- [WHAT TO WORK ON]
Although the entries contain pictures, write out only their text, exactly as it stands.

- [SUPPLIED MATERIAL]
◆ ◆ ◆
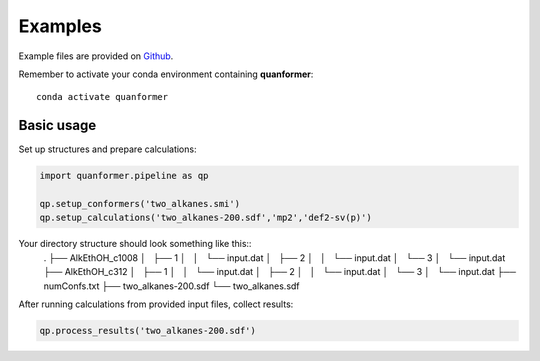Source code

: Examples
========

Example files are provided on `Github <https://github.com/MobleyLab/quanformer/tree/master/examples/main>`_.

Remember to activate your conda environment containing **quanformer**::

    conda activate quanformer

Basic usage
-----------
    
Set up structures and prepare calculations:

.. code-block:: python

    import quanformer.pipeline as qp

    qp.setup_conformers('two_alkanes.smi')
    qp.setup_calculations('two_alkanes-200.sdf','mp2','def2-sv(p)')

Your directory structure should look something like this::
    .
    ├── AlkEthOH_c1008
    │   ├── 1
    │   │   └── input.dat
    │   ├── 2
    │   │   └── input.dat
    │   └── 3
    │       └── input.dat
    ├── AlkEthOH_c312
    │   ├── 1
    │   │   └── input.dat
    │   ├── 2
    │   │   └── input.dat
    │   └── 3
    │       └── input.dat
    ├── numConfs.txt
    ├── two_alkanes-200.sdf
    └── two_alkanes.sdf
    
After running calculations from provided input files, collect results:

.. code-block:: python

    qp.process_results('two_alkanes-200.sdf')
◆ ◆ ◆
- [RESULT FOR THIS EXERCISE]
Source code

: Examples
========

Example files are provided on `Github <https://github.com/MobleyLab/quanformer/tree/master/examples/main>`_.

Remember to activate your conda environment containing **quanformer**::

    conda activate quanformer

Basic usage
-----------
    
Set up structures and prepare calculations:

.. code-block:: python

    import quanformer.pipeline as qp

    qp.setup_conformers('two_alkanes.smi')
    qp.setup_calculations('two_alkanes-200.sdf','mp2','def2-sv(p)')

Your directory structure should look something like this::
    .
    ├── AlkEthOH_c1008
    │   ├── 1
    │   │   └── input.dat
    │   ├── 2
    │   │   └── input.dat
    │   └── 3
    │       └── input.dat
    ├── AlkEthOH_c312
    │   ├── 1
    │   │   └── input.dat
    │   ├── 2
    │   │   └── input.dat
    │   └── 3
    │       └── input.dat
    ├── numConfs.txt
    ├── two_alkanes-200.sdf
    └── two_alkanes.sdf
    
After running calculations from provided input files, collect results:

.. code-block:: python

    qp.process_results('two_alkanes-200.sdf')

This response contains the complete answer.